Perjalanannya, melihat banyak negara lain, tentu memberikan inspirasi. Kadang dengan modal seadanya, sebuah negara bisa maju pesat. Amerika Serikat dan China adalah role modelnya.
Dia sangat logis. Sepertinya, Pak Dahlan yakin, modal Indonesia sangat cukup untuk menjadi negara maju. Tinggal kepemimpinan yang kuat yang bisa mengantarnya ke sana.
Ada ungkapannya yang menarik. Tentang keputusan para Dahlanis, para fans Dahlan Iskan. “Mayoritas pemimpin Dahlanis, memilih Prabowo. Tapi saat itu, saya veto,” katanya.
Dia pun mengelar pertemuan akbar Dahlanis di Sentul, lima tahun lalu. Mendeklarasikan dukungan ke Pak Jokowi-Pak JK. Sayang, mimpinya bertepuk sebelah tangan.
Bergabungnya mantan Dirut PLN ini dengan barisan Pak Prabowo, juga berdekatan dengan pertemuannya dengan Pak Susilo Bambang Yudhono (SBY) di Singapura. Entah, apakah Pak SBY juga memintanya mendukung Pak Prabowo sebagai bagian amunisi Partai Demokrat.
Dulu Pak Dahlan adalah jawara konvensi Partai Demokrat. Namun, sang juara malah tidak jadi calon presiden. Alasannya, perolehan suara partai berlambang “mercy” ini tak memenuhi ambang batas mencalonkan presiden.
Kembali ke urusan Pak Dahlan dan Pak Goenawan. Konon, terpentalnya Pak Dahlan, karena konflik internal di tingkat Direksi dan Komisaris Jawa Pos Group.
Kabarnya, selepas Pak Dahlan operasi ganti hati, para bos besar meragukan masa depan Jawa Pos. Juga keraguan mereka akan performa generasi kedua membawa Jawa Pos dalam kondisi bisnis media cetak yang gonjang-ganjing.
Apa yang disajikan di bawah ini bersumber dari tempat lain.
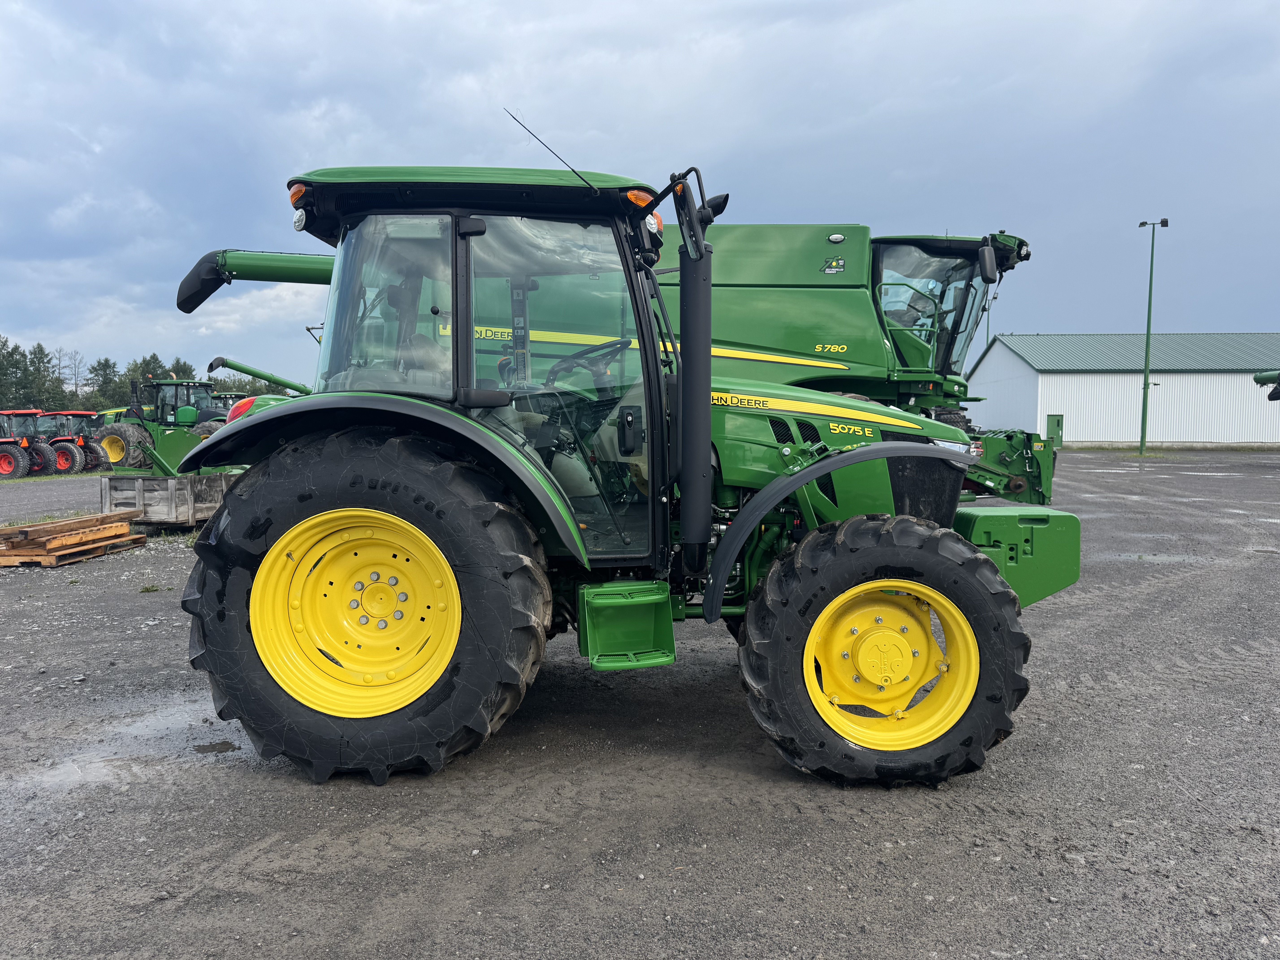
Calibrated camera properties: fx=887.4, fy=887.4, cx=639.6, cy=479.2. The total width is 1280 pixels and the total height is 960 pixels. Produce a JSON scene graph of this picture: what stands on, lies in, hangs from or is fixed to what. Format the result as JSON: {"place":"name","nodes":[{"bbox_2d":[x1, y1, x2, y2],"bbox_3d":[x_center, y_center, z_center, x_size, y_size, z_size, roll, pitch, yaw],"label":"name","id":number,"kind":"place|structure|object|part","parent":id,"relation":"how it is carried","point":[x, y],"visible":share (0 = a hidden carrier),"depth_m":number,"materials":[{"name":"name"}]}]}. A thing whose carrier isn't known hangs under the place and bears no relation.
{"place":"outdoors","nodes":[
{"label":"outdoors","id":0,"kind":"place"},
{"bbox_2d":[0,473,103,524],"label":"gravel road","id":1,"kind":"structure","parent":0,"point":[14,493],"materials":[{"name":"grey gravel"}]},
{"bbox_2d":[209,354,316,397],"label":"unloading auger","id":2,"kind":"object","parent":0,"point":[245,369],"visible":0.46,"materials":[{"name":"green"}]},
{"bbox_2d":[0,0,1279,396],"label":"sky","id":3,"kind":"structure","parent":0,"point":[605,119],"materials":[{"name":"blue"}]},
{"bbox_2d":[0,446,1279,959],"label":"gravel lot","id":4,"kind":"structure","parent":0,"point":[300,797],"materials":[{"name":"grey gravel"}]},
{"bbox_2d":[0,408,46,477],"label":"red tractor","id":5,"kind":"object","parent":4,"relation":"on","point":[11,455],"visible":0.98,"depth_m":27.92,"materials":[{"name":"red metal"}]},
{"bbox_2d":[32,409,105,473],"bbox_3d":[-20.453,-1.261,30.957,3.405,2.211,1.683,0,4,1],"label":"red tractor","id":6,"kind":"object","parent":4,"relation":"on","point":[62,466],"visible":0.63,"depth_m":30.63,"materials":[{"name":"red metal"}]},
{"bbox_2d":[0,508,147,567],"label":"lumber stack","id":7,"kind":"object","parent":4,"relation":"on","point":[51,560],"visible":0.96,"depth_m":9.64,"materials":[{"name":"brown wood"}]},
{"bbox_2d":[14,691,246,792],"label":"puddle","id":8,"kind":"object","parent":4,"relation":"on","point":[141,732],"visible":0.53,"materials":[{"name":"grey liquid"}]},
{"bbox_2d":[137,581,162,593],"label":"weed","id":9,"kind":"object","parent":4,"relation":"on","point":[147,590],"visible":0.85,"depth_m":7.80,"materials":[{"name":"green plant"}]},
{"bbox_2d":[94,371,229,469],"bbox_3d":[-11.054,-1.177,21.282,3.049,2.567,3.018,1,4,12],"label":"green tractor","id":10,"kind":"object","parent":4,"relation":"on","point":[112,455],"visible":0.62,"depth_m":20.69,"materials":[{"name":"green metal"}]},
{"bbox_2d":[99,470,237,528],"bbox_3d":[-6.238,0.228,12.481,1.512,0.709,2.253,0,4,1],"label":"wooden crate","id":11,"kind":"object","parent":4,"relation":"on","point":[170,493],"visible":0.67,"depth_m":11.60,"materials":[{"name":"wood"}]},
{"bbox_2d":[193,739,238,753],"label":"puddle","id":12,"kind":"object","parent":4,"relation":"on","point":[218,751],"visible":0.87,"materials":[{"name":"grey liquid"}]},
{"bbox_2d":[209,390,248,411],"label":"tractor","id":13,"kind":"object","parent":4,"relation":"on","point":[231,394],"visible":0.16,"depth_m":29.15,"materials":[{"name":"green metal"}]},
{"bbox_2d":[159,142,1085,792],"bbox_3d":[0.040,-0.106,4.103,4.244,2.573,2.263,0,4,1],"label":"green tractor","id":14,"kind":"object","parent":4,"relation":"on","point":[894,450],"visible":0.93,"depth_m":3.55,"materials":[{"name":"green metal"}]},
{"label":"tail light","id":15,"kind":"part","parent":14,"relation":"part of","materials":[{"name":"red plastic"}]},
{"label":"marker light","id":16,"kind":"part","parent":14,"relation":"part of","materials":[{"name":"orange plastic"}]},
{"label":"rim","id":17,"kind":"part","parent":14,"relation":"part of","materials":[{"name":"yellow metal"}]},
{"label":"tire","id":18,"kind":"part","parent":14,"relation":"part of","materials":[{"name":"black rubber"}]},
{"label":"fender","id":19,"kind":"part","parent":14,"relation":"part of","materials":[{"name":"black plastic"}]},
{"label":"roof","id":20,"kind":"part","parent":14,"relation":"part of","materials":[{"name":"green plastic"}]},
{"bbox_2d":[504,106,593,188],"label":"antenna","id":21,"kind":"object","parent":14,"relation":"attached to","point":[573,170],"visible":0.85,"depth_m":4.23,"materials":[{"name":"black"}]},
{"bbox_2d":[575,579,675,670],"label":"step","id":22,"kind":"object","parent":14,"relation":"attached to","point":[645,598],"visible":0.93,"depth_m":3.71,"materials":[{"name":"green metal"}]},
{"label":"marker light","id":23,"kind":"part","parent":14,"relation":"part of","materials":[{"name":"orange plastic"}]},
{"label":"hood","id":24,"kind":"part","parent":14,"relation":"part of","materials":[{"name":"green metal"}]},
{"label":"fender","id":25,"kind":"part","parent":14,"relation":"part of","materials":[{"name":"black plastic"}]},
{"label":"tire","id":26,"kind":"part","parent":14,"relation":"part of","materials":[{"name":"black rubber"}]},
{"label":"rim","id":27,"kind":"part","parent":14,"relation":"part of","materials":[{"name":"yellow metal"}]},
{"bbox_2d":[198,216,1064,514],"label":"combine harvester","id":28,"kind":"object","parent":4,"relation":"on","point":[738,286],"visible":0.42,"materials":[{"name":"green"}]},
{"bbox_2d":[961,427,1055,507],"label":"feeder house","id":29,"kind":"object","parent":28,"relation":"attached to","point":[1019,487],"visible":0.46,"depth_m":11.83,"materials":[{"name":"green"}]},
{"bbox_2d":[1135,215,1167,453],"bbox_3d":[20.457,-5.682,35.755,1.221,9.360,0.581,0,4,1],"label":"lamp post","id":30,"kind":"object","parent":4,"relation":"on","point":[1148,329],"visible":0.98,"depth_m":35.69,"materials":[{"name":"green metal"}]},
{"bbox_2d":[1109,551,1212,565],"label":"puddle","id":31,"kind":"object","parent":4,"relation":"on","point":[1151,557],"visible":0.66,"materials":[{"name":"grey"}]},
{"bbox_2d":[1251,369,1279,399],"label":"machine","id":32,"kind":"object","parent":4,"relation":"on","point":[1270,396],"visible":0.96,"depth_m":26.51,"materials":[{"name":"green metal"}]},
{"bbox_2d":[962,330,1279,445],"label":"building","id":33,"kind":"structure","parent":0,"point":[1082,431],"materials":[{"name":"metal"}]},
{"bbox_2d":[1045,413,1063,446],"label":"door","id":34,"kind":"structure","parent":33,"relation":"in","point":[1058,423],"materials":[{"name":"green metal"}]},
{"label":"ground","id":35,"kind":"structure","parent":0},
{"bbox_2d":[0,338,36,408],"label":"tree","id":36,"kind":"object","parent":35,"relation":"on","point":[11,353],"visible":0.79,"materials":[{"name":"green plant"}]},
{"bbox_2d":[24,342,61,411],"label":"tree","id":37,"kind":"object","parent":35,"relation":"on","point":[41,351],"visible":0.68,"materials":[{"name":"green plant"}]},
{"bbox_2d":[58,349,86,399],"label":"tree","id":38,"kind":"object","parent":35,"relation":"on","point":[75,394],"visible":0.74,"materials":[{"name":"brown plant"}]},
{"bbox_2d":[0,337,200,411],"label":"tree line","id":39,"kind":"object","parent":35,"relation":"on","point":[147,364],"visible":0.49,"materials":[{"name":"green plant"}]},
{"bbox_2d":[88,356,124,408],"label":"tree","id":40,"kind":"object","parent":35,"relation":"on","point":[104,375],"visible":0.65,"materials":[{"name":"green plant"}]},
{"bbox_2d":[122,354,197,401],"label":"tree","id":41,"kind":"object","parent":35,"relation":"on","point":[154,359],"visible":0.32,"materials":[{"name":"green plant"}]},
{"bbox_2d":[164,356,197,380],"bbox_3d":[-29.295,-4.912,55.971,3.252,5.512,3.541,-3,5,-41],"label":"tree","id":42,"kind":"object","parent":35,"relation":"on","point":[186,367],"visible":0.27,"depth_m":55.33,"materials":[{"name":"green plant"}]},
{"bbox_2d":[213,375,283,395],"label":"tree","id":43,"kind":"object","parent":35,"relation":"on","point":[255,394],"visible":0.24,"depth_m":44.90,"materials":[{"name":"green plant"}]},
{"bbox_2d":[983,289,992,345],"bbox_3d":[22.053,-7.496,56.653,0.536,8.830,0.436,0,4,1],"label":"lamp post","id":44,"kind":"object","parent":35,"relation":"on","point":[987,334],"visible":0.3,"depth_m":56.42,"materials":[{"name":"metal"}]}
]}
Peristiwa ini bagi keluarga Pak Dahlan sangat berbekas. Bahkan, perlu waktu panjang baginya untuk kembali menulis. Sesuatu yang sangat disenanginya.
“Saya sudah tidak punya koran lagi. Mau menulis di mana,” ungkap seorang teman, menirukan perkataan Pak Dahlan. Kini, selepas setahun, luka itu telah mengering. Bahkan diubahnya jadi pendorong untuk melanjutkan pertempuran. Masuk ke dunia politik lagi.